Written task: Can you recast every line of the material below as a JSON list of strings, one string per line, leaving out any blank lines?

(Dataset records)
====

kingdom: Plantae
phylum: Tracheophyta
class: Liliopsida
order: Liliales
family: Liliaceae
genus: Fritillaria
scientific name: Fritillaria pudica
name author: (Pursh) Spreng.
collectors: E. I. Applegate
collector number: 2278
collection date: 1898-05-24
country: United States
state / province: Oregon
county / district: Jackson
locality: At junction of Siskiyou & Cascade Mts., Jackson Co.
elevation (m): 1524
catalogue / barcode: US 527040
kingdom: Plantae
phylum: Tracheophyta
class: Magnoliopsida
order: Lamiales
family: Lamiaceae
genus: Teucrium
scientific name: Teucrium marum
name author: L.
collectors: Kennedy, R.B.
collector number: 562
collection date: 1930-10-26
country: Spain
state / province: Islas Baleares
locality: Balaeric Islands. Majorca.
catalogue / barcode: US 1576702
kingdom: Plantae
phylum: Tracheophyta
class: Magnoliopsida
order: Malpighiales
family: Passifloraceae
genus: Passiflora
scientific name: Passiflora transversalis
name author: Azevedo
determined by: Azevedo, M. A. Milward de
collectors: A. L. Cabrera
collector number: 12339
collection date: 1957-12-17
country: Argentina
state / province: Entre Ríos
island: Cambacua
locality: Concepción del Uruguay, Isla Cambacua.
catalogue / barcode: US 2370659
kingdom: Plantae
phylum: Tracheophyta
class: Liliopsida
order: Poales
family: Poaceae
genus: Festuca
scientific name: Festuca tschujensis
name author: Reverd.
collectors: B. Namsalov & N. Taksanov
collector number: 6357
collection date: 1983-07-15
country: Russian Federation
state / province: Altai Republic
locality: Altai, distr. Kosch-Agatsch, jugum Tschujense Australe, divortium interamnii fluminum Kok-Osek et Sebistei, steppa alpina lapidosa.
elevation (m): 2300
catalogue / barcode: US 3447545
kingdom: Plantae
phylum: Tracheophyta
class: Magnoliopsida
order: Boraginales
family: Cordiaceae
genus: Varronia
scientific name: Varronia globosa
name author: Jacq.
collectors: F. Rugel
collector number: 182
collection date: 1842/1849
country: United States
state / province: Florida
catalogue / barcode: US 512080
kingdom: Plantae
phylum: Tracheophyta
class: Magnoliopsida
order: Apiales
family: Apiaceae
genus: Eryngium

====

Result:
[
  "kingdom: Plantae",
  "phylum: Tracheophyta",
  "class: Liliopsida",
  "order: Liliales",
  "family: Liliaceae",
  "genus: Fritillaria",
  "scientific name: Fritillaria pudica",
  "name author: (Pursh) Spreng.",
  "collectors: E. I. Applegate",
  "collector number: 2278",
  "collection date: 1898-05-24",
  "country: United States",
  "state / province: Oregon",
  "county / district: Jackson",
  "locality: At junction of Siskiyou & Cascade Mts., Jackson Co.",
  "elevation (m): 1524",
  "catalogue / barcode: US 527040",
  "kingdom: Plantae",
  "phylum: Tracheophyta",
  "class: Magnoliopsida",
  "order: Lamiales",
  "family: Lamiaceae",
  "genus: Teucrium",
  "scientific name: Teucrium marum",
  "name author: L.",
  "collectors: Kennedy, R.B.",
  "collector number: 562",
  "collection date: 1930-10-26",
  "country: Spain",
  "state / province: Islas Baleares",
  "locality: Balaeric Islands. Majorca.",
  "catalogue / barcode: US 1576702",
  "kingdom: Plantae",
  "phylum: Tracheophyta",
  "class: Magnoliopsida",
  "order: Malpighiales",
  "family: Passifloraceae",
  "genus: Passiflora",
  "scientific name: Passiflora transversalis",
  "name author: Azevedo",
  "determined by: Azevedo, M. A. Milward de",
  "collectors: A. L. Cabrera",
  "collector number: 12339",
  "collection date: 1957-12-17",
  "country: Argentina",
  "state / province: Entre Ríos",
  "island: Cambacua",
  "locality: Concepción del Uruguay, Isla Cambacua.",
  "catalogue / barcode: US 2370659",
  "kingdom: Plantae",
  "phylum: Tracheophyta",
  "class: Liliopsida",
  "order: Poales",
  "family: Poaceae",
  "genus: Festuca",
  "scientific name: Festuca tschujensis",
  "name author: Reverd.",
  "collectors: B. Namsalov & N. Taksanov",
  "collector number: 6357",
  "collection date: 1983-07-15",
  "country: Russian Federation",
  "state / province: Altai Republic",
  "locality: Altai, distr. Kosch-Agatsch, jugum Tschujense Australe, divortium interamnii fluminum Kok-Osek et Sebistei, steppa alpina lapidosa.",
  "elevation (m): 2300",
  "catalogue / barcode: US 3447545",
  "kingdom: Plantae",
  "phylum: Tracheophyta",
  "class: Magnoliopsida",
  "order: Boraginales",
  "family: Cordiaceae",
  "genus: Varronia",
  "scientific name: Varronia globosa",
  "name author: Jacq.",
  "collectors: F. Rugel",
  "collector number: 182",
  "collection date: 1842/1849",
  "country: United States",
  "state / province: Florida",
  "catalogue / barcode: US 512080",
  "kingdom: Plantae",
  "phylum: Tracheophyta",
  "class: Magnoliopsida",
  "order: Apiales",
  "family: Apiaceae",
  "genus: Eryngium"
]